Позавтракав, они вышли на причал покурить. Через некоторое время к судну подъехали два автобуса. Щурясь от яркого солнца, Кухтыль наблюдал, как сначала из автобуса вывалился Шмеерсон в мятой панаме и огромным куском асфальта под мышкой. Следом вылезали остальные. Они выстраивались на причале перед трапом. Серые не выспавшиеся лица, мятая, потная одежда, кто-то хромал, кто-то тихо матерился, но в одном они были едины — у каждого под мышкой был зажат большой кусок асфальта. Строй с камнями безмолвствуя пялился на курящих Вовчика и Кухтыля. Первым свой асфальт швырнул на причал капитан-наставник, за ним — капитан-дублёр. Потом все по очереди начали избавляться от сувениров. Гора росла и росла. И тут Миша заржал. Он не мог остановиться, никак не мог. Да и все равно ему было, на все наплевать. Последним был академик Шмеерсон. Он подошел к смеющемуся Кухтылю и молча уронил свой булыжник около трапа. Потом открыл рот, но так ничего и не сказав, поковылял наверх.

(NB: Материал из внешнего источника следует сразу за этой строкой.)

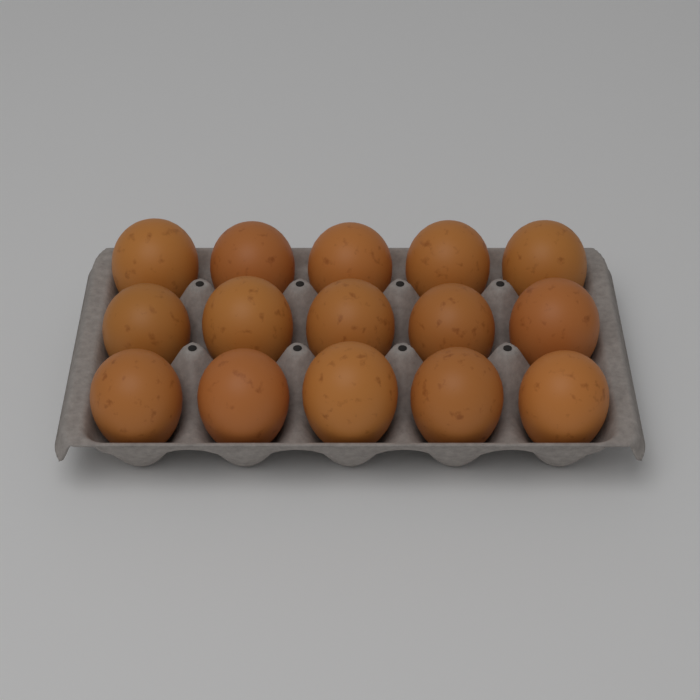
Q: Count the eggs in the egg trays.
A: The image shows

— Ты чего так веселишься? — спросил Вовчик.
— Вовка! Неужели ты не понял!? Понимаешь, нужно только понять, что ты уже там, куда ты хочешь попасть… Ну… как тот вчерашний старик в баре…
Над причалом светило утреннее солнце, нагревая асфальтовую гору. Прилетели две чайки. Одна продолжала кружиться, а вторая, сделав круг, приземлилась на кусок породы, чтобы проверить, нет ли там чего полезного, но кроме вони и грязи, ничего не было. Только асфальт.